Single chip detects optical interruptions

-March 01, 2001

Setting up a light beam and detector to count objects on a conveyer belt, sense security intrusions, or drive a tachometer is simple. However, the task is no longer trivial if you add ambient light or multiple beams, limit optical power, or extend the distance of the light beam more than a few inches. You can use optical lenses and filters and high-power optical sources on the light-path side to improve performance. On the electronic side, servo-bias control of the detector and electronic modulation and filtering of the light beam can add considerable range. The circuit in Figure 1, which you can use with these performance improvements, economically provides a minimal-parts-count circuit with negligible power requirements to achieve approximately a foot of useful range even under varying ambient-light conditions.

The venerable LM567 PLL is the only IC in the circuit. The 567's oscillator directly drives an infrared LED on the optical-transmitter end. When the pulsed light returns to the IR phototransistor, a single-stage 2N2222 transistor amplifies the resultant signal to drive Pin 3 of the LM567. Thus, the circuit essentially directs the PLL to lock to itself, which makes Pin 8 go low. The values of R1 and C1 provide operation of approximately 3 kHz, and the filters set by C2 and C3 provide a clean output from the 567. Operation from 2 to 5 kHz works best. Lower frequencies require more conditioning and thus larger and more critical values of C2 and C3, resulting in longer response times and possible jitter.
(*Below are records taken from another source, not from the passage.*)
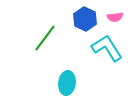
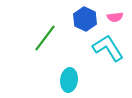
cyan L-shape: moved 1 px right
cyan ellipse: moved 2 px right, 3 px up
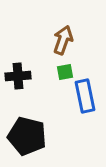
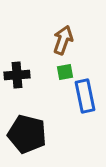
black cross: moved 1 px left, 1 px up
black pentagon: moved 2 px up
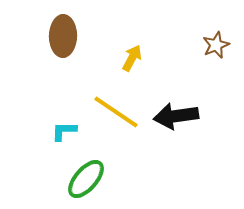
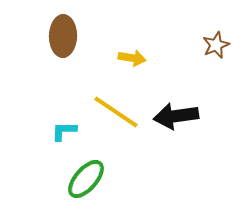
yellow arrow: rotated 72 degrees clockwise
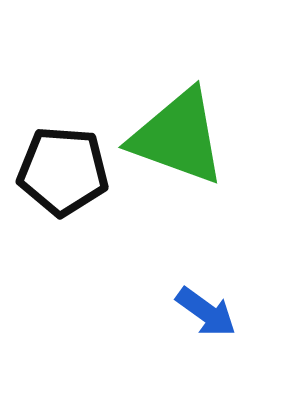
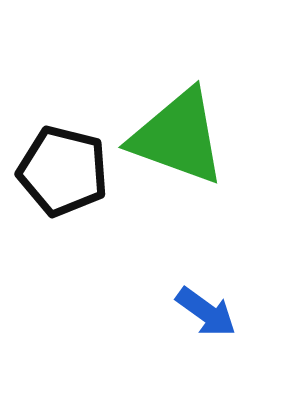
black pentagon: rotated 10 degrees clockwise
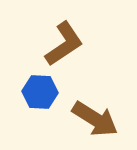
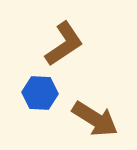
blue hexagon: moved 1 px down
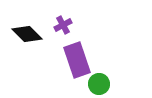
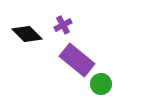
purple rectangle: rotated 32 degrees counterclockwise
green circle: moved 2 px right
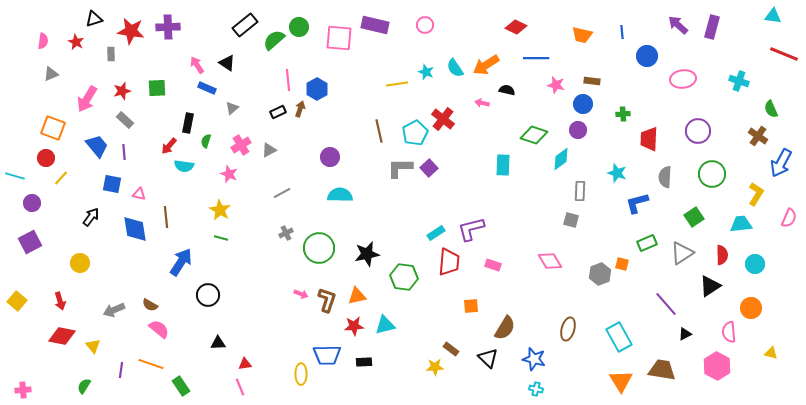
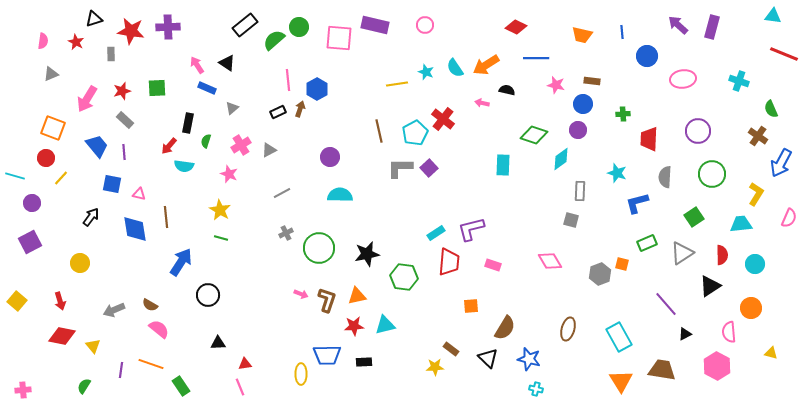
blue star at (534, 359): moved 5 px left
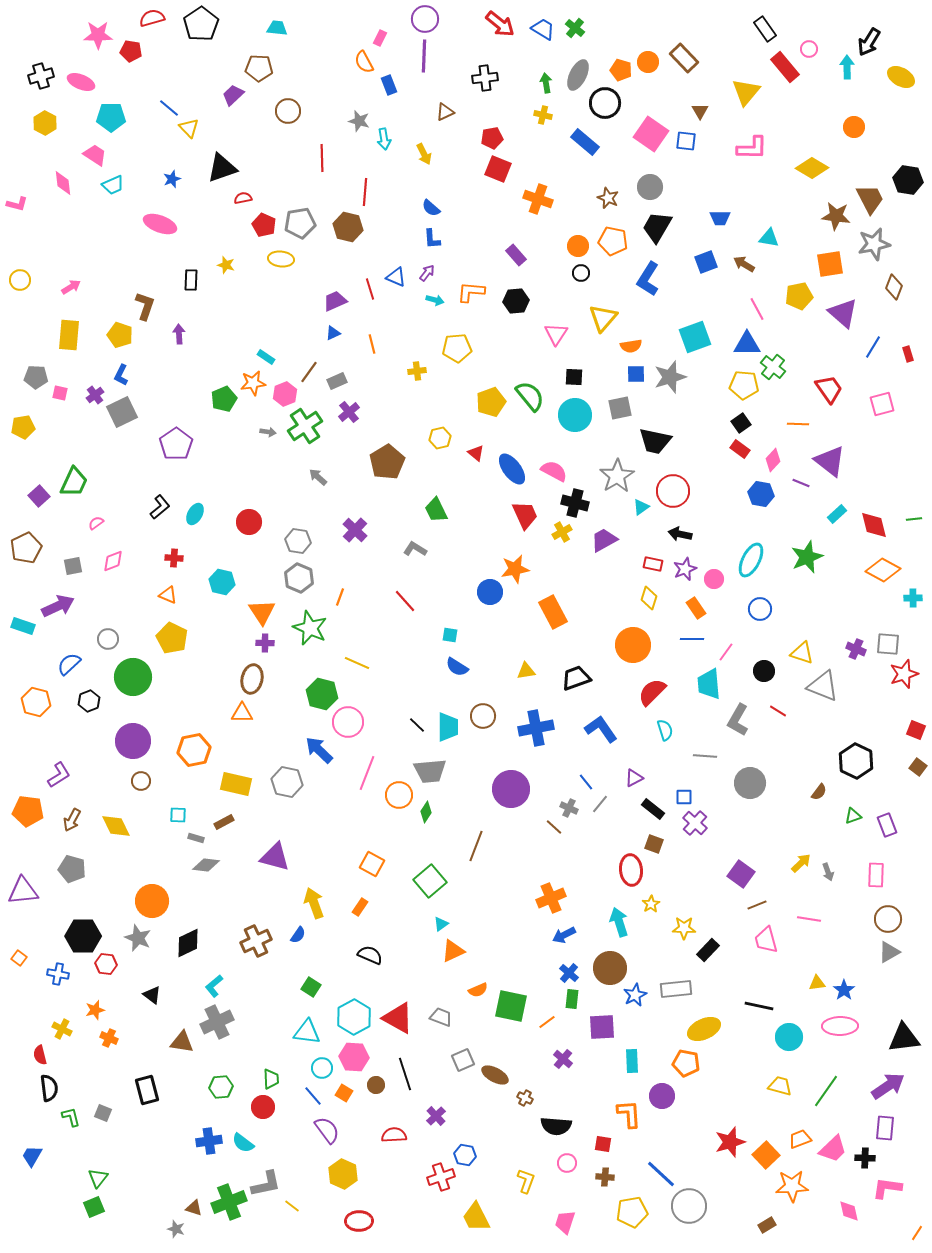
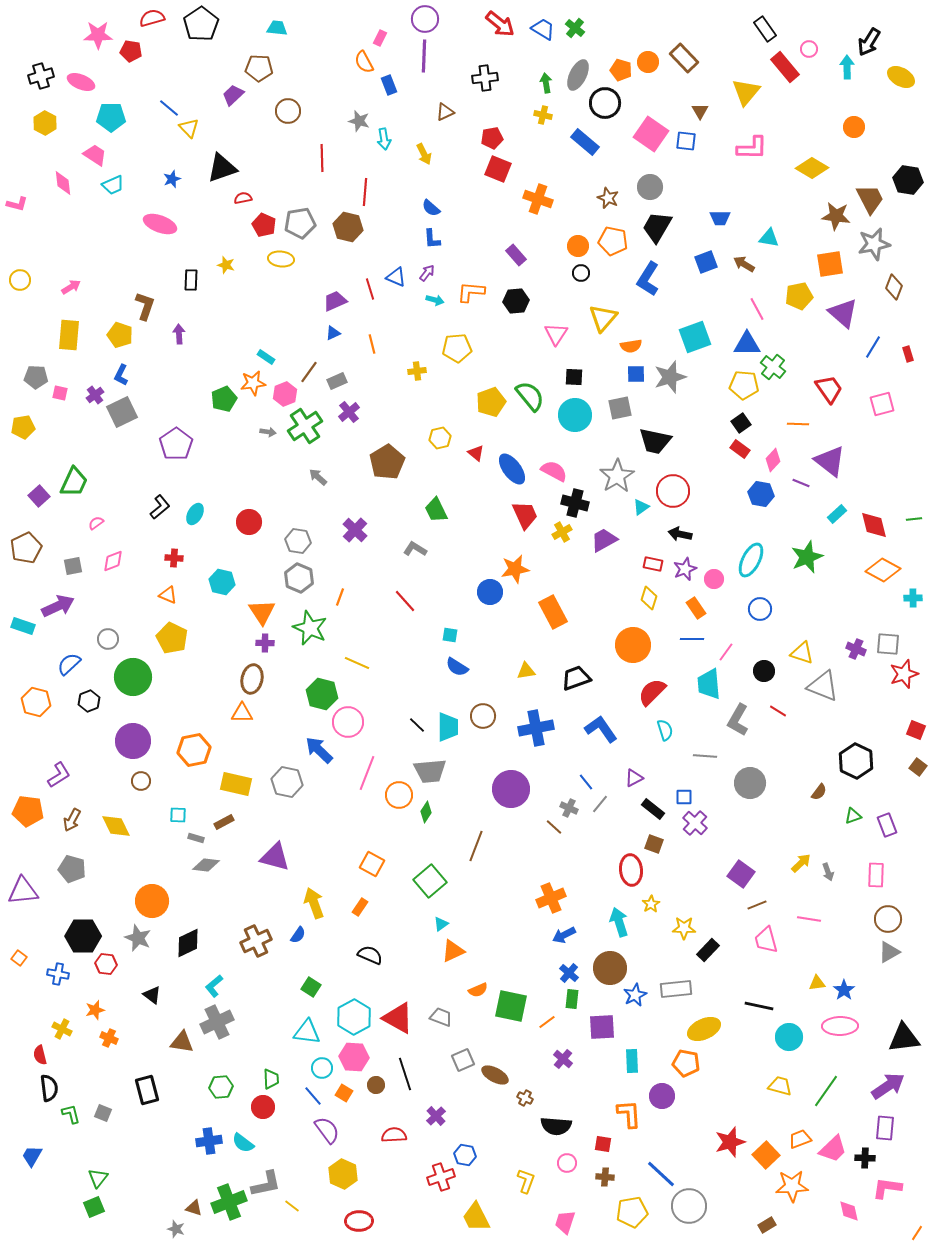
green L-shape at (71, 1117): moved 3 px up
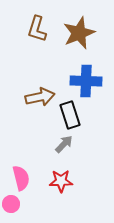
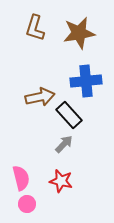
brown L-shape: moved 2 px left, 1 px up
brown star: rotated 12 degrees clockwise
blue cross: rotated 8 degrees counterclockwise
black rectangle: moved 1 px left; rotated 24 degrees counterclockwise
red star: rotated 15 degrees clockwise
pink circle: moved 16 px right
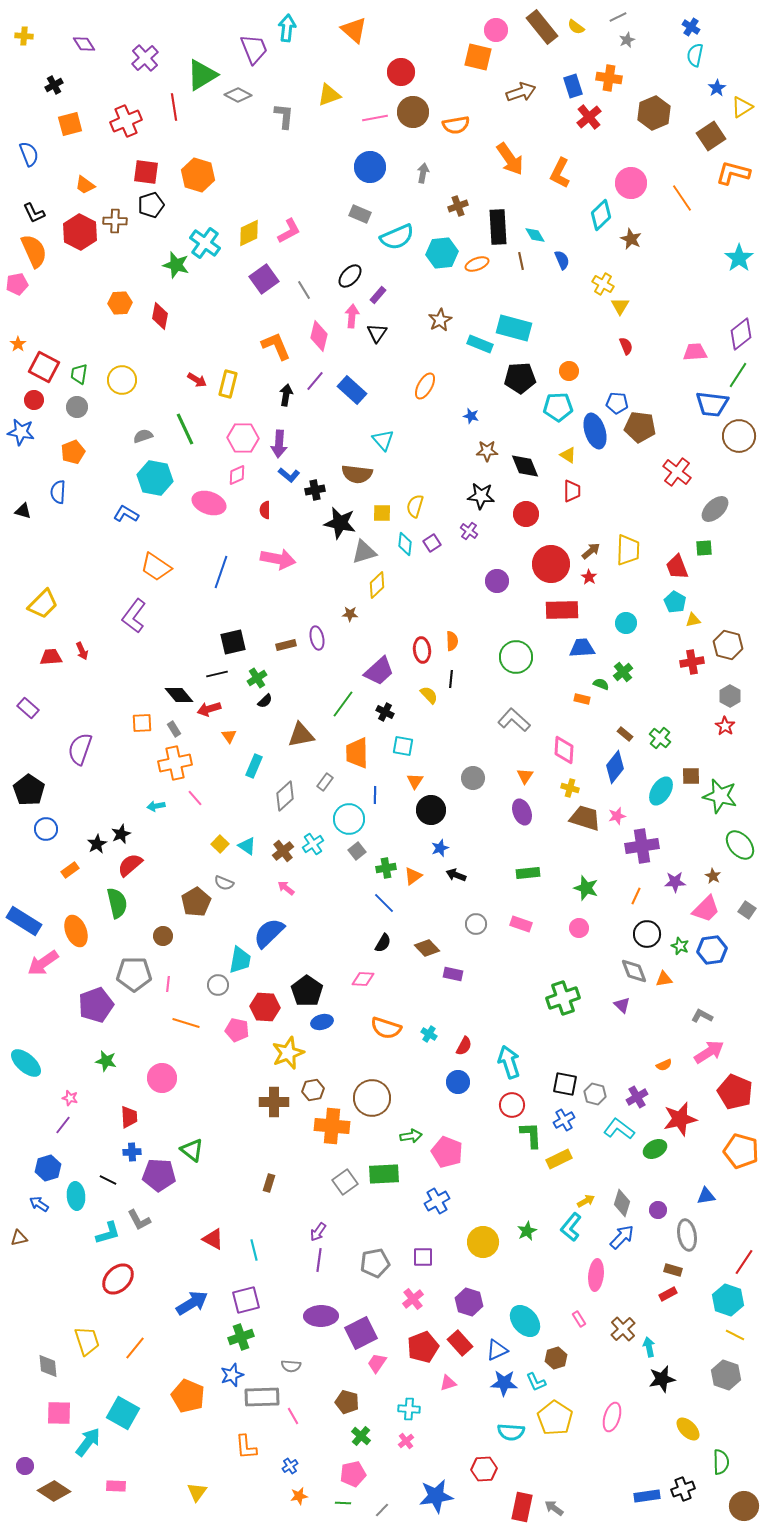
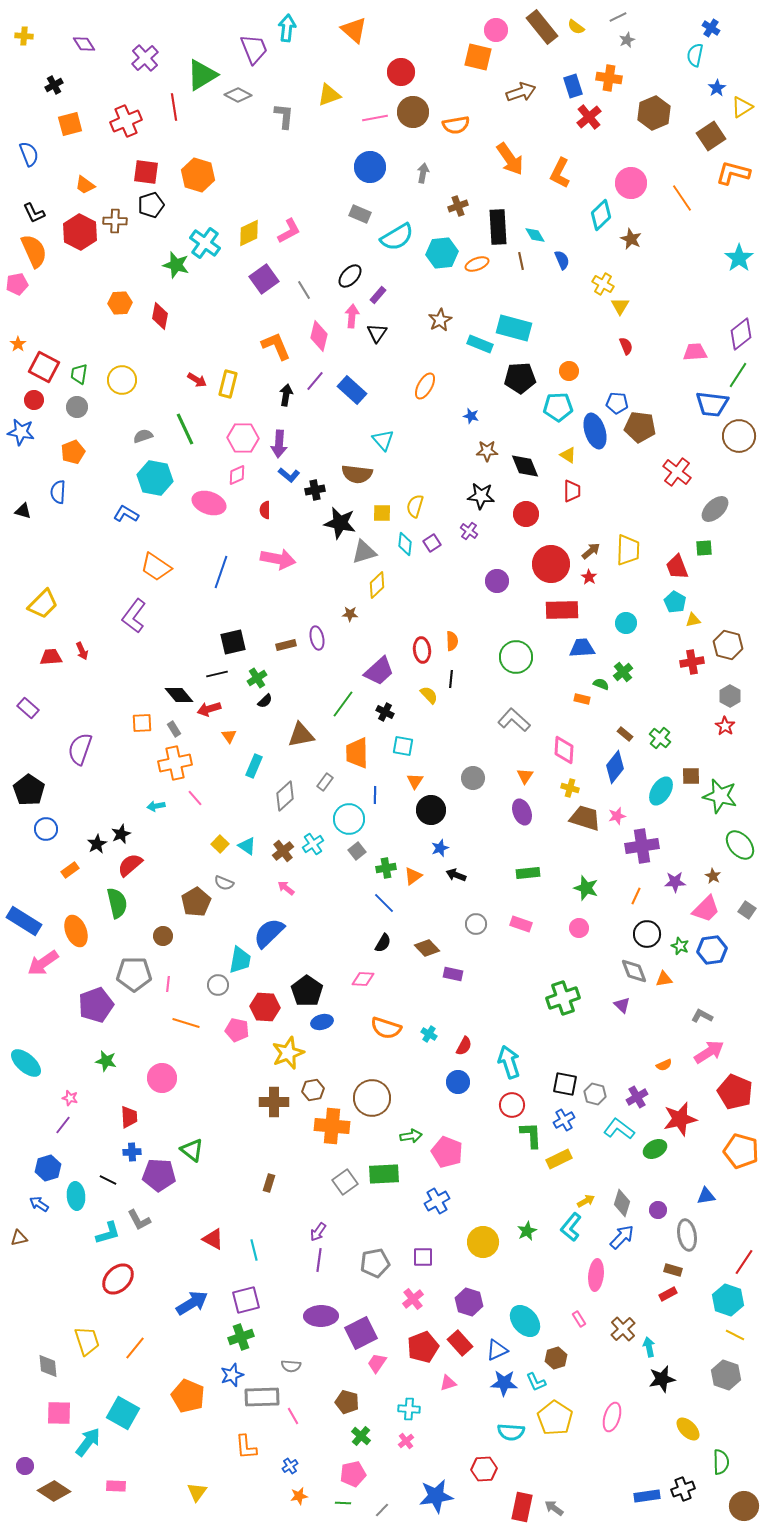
blue cross at (691, 27): moved 20 px right, 1 px down
cyan semicircle at (397, 237): rotated 8 degrees counterclockwise
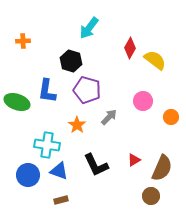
Higher frequencies result in lower efficiencies for the cheap LED and phototransistor. However, tachometers may require higher frequencies. IR components are unnecessary. Two same-color LEDs (one for the photo detector) also work to a degree.

Ambient light or another beam breaker's IR light doesn't false-trigger the circuit unless significant near-frequency light content exists. However, ambient light can swamp the detector, so you may need to adjust the R2 bias for your application. Of course, using a self-adjusting module with IR filters can easily increase the range by two orders of magnitude.

One interesting variation of the circuit is to use two or more devices on the same frequency, forming a ring. All devices lock, and both ends detect a break in any beam or a modulation of the frequency of any device for communication.